> **TASK PROMPT**
Everything from the line containing "index dip: (1496, 728)" through the line containing "pinky mcp: (1536, 915)" in the listing below should be copied exactly, and nothing more.

> **EXERCISE DATA**
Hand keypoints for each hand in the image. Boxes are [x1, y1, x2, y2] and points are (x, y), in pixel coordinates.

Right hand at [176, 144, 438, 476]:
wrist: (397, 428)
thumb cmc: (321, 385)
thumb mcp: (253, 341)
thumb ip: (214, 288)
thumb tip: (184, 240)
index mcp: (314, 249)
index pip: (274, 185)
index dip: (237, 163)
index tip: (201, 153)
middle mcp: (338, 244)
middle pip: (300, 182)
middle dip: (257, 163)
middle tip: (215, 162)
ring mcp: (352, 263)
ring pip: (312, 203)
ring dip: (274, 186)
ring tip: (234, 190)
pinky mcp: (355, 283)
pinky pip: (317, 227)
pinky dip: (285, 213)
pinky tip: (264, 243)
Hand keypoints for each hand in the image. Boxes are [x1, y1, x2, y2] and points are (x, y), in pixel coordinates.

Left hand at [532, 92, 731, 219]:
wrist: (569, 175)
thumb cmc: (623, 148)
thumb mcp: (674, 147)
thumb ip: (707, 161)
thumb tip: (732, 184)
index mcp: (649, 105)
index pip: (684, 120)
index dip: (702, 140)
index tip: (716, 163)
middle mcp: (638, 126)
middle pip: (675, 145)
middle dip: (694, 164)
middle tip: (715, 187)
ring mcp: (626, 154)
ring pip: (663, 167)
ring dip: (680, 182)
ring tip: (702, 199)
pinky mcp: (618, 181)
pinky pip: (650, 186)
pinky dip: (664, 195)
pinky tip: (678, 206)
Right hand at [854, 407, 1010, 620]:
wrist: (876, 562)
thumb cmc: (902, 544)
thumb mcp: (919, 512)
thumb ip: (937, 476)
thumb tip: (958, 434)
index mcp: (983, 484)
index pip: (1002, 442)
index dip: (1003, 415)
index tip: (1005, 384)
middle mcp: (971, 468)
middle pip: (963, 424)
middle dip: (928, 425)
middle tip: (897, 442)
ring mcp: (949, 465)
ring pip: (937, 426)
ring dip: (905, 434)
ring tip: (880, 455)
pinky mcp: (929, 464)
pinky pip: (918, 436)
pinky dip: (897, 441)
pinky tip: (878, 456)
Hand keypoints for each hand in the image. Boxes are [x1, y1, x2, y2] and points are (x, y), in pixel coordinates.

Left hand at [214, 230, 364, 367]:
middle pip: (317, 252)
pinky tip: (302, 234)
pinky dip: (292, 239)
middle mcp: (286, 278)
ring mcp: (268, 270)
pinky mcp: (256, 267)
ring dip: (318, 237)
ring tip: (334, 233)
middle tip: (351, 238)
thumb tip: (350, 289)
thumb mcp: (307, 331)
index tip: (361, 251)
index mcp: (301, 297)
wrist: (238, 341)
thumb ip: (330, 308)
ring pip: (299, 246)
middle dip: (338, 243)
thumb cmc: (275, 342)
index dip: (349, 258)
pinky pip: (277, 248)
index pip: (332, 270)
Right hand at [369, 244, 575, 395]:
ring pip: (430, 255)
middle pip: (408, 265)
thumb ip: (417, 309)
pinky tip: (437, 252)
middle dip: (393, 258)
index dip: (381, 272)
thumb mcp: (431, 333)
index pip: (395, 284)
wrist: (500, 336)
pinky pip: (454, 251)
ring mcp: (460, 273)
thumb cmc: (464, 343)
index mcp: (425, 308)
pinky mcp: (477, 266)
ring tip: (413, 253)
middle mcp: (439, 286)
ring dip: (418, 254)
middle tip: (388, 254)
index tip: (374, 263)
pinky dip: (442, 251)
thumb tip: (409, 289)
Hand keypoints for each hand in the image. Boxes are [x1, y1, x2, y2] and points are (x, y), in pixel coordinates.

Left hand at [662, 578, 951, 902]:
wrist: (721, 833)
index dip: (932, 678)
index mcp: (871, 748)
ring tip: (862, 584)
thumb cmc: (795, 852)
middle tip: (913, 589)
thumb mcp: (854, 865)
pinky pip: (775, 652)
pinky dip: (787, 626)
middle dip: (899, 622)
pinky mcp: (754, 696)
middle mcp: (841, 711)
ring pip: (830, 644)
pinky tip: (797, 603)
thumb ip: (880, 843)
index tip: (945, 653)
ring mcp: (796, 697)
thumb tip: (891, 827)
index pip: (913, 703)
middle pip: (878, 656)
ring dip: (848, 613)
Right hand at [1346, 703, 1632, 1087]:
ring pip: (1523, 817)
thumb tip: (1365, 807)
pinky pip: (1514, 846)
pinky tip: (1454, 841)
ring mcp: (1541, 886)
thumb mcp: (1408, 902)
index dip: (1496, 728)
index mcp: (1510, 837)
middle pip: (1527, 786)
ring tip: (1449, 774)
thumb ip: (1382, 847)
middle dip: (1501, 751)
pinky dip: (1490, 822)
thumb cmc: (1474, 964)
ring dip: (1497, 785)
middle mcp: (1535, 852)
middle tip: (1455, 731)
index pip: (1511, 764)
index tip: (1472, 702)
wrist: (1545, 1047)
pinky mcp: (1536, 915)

==

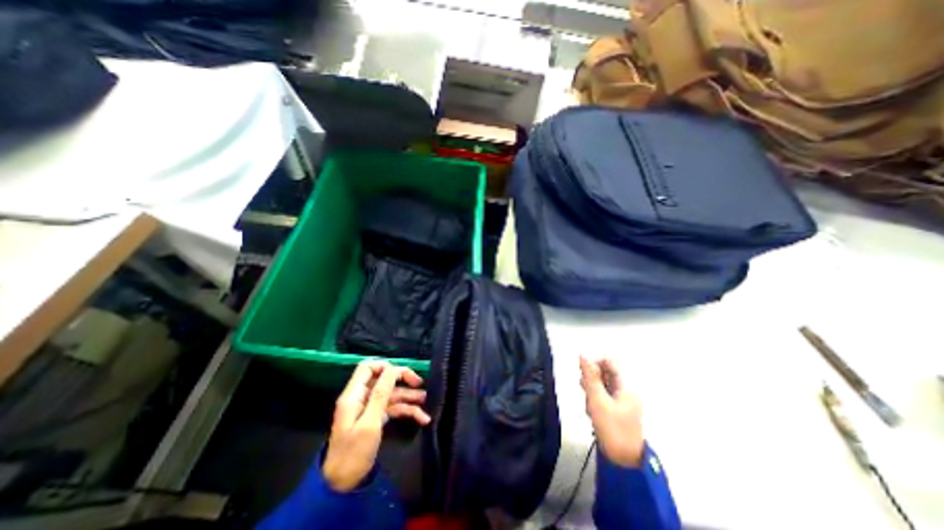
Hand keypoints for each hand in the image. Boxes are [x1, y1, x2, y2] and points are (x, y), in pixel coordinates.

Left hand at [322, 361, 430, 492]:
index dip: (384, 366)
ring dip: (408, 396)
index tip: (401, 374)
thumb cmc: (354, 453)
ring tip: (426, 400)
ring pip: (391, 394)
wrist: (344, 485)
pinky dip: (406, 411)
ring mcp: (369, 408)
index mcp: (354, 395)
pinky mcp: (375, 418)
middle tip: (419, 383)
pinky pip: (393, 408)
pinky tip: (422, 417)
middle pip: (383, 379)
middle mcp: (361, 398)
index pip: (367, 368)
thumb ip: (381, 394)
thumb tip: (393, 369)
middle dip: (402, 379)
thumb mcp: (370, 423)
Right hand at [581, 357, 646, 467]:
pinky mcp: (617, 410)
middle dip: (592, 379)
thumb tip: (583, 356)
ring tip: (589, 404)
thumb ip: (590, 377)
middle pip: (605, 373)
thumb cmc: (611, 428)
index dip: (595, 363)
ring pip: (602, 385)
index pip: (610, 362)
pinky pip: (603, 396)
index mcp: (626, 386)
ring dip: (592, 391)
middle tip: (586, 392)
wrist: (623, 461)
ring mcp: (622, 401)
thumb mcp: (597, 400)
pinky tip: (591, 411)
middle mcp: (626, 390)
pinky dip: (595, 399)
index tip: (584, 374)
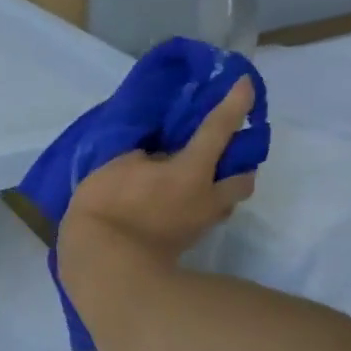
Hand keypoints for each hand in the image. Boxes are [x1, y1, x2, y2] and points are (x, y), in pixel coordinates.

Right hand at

* * *

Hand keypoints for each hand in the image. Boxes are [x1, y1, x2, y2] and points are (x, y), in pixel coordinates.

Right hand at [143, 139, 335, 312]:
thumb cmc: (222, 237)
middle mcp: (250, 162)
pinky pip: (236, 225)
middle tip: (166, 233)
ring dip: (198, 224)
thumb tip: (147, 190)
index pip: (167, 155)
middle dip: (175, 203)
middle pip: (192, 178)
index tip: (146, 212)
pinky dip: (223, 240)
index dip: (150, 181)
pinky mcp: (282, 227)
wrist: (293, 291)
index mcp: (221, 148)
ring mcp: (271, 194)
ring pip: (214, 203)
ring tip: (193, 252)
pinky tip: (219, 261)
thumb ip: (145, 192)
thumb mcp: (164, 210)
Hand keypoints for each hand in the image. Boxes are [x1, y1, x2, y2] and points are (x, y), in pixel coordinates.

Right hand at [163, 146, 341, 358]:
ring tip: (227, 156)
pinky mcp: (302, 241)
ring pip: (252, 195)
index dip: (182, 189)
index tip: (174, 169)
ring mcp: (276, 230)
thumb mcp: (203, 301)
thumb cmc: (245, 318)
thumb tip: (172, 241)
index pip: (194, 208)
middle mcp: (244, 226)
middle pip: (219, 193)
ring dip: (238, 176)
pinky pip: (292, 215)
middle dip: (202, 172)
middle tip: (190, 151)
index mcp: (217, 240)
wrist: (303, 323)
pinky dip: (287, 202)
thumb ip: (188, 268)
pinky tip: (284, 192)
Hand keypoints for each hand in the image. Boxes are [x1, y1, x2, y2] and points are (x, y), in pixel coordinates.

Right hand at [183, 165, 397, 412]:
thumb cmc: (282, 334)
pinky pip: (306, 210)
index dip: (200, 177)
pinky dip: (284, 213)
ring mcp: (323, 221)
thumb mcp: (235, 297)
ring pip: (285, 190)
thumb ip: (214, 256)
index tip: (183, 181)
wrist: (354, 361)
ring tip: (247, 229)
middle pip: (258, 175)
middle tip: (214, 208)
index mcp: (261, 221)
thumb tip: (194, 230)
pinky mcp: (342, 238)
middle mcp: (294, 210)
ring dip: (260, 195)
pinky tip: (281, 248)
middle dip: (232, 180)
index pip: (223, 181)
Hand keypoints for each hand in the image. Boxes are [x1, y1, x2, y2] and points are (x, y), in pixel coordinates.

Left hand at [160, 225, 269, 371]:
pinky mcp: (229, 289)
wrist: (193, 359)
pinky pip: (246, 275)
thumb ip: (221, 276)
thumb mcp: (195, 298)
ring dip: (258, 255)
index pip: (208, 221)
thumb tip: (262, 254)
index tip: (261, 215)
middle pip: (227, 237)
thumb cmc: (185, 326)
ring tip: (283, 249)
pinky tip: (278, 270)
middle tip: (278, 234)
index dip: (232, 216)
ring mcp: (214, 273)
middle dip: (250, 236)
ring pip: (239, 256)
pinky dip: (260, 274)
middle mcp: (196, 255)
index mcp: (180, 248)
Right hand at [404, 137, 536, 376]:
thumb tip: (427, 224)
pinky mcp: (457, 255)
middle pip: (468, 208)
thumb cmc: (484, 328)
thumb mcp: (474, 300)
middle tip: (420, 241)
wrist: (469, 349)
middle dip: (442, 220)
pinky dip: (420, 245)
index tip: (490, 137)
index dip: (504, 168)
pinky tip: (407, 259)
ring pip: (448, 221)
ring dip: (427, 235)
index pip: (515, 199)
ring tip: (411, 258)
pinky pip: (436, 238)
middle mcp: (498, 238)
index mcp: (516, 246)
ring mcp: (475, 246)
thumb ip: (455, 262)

> **SOLUTION TO THE PROBLEM**
index dip: (1496, 728)
index mcp: (1510, 837)
middle pip: (1527, 786)
ring tip: (1449, 774)
thumb ip: (1382, 847)
middle dip: (1501, 751)
pinky dip: (1490, 822)
thumb cmc: (1474, 964)
ring dip: (1497, 785)
middle mcp: (1535, 852)
middle tip: (1455, 731)
index pip: (1511, 764)
index tip: (1472, 702)
wrist: (1545, 1047)
pinky mcp: (1536, 915)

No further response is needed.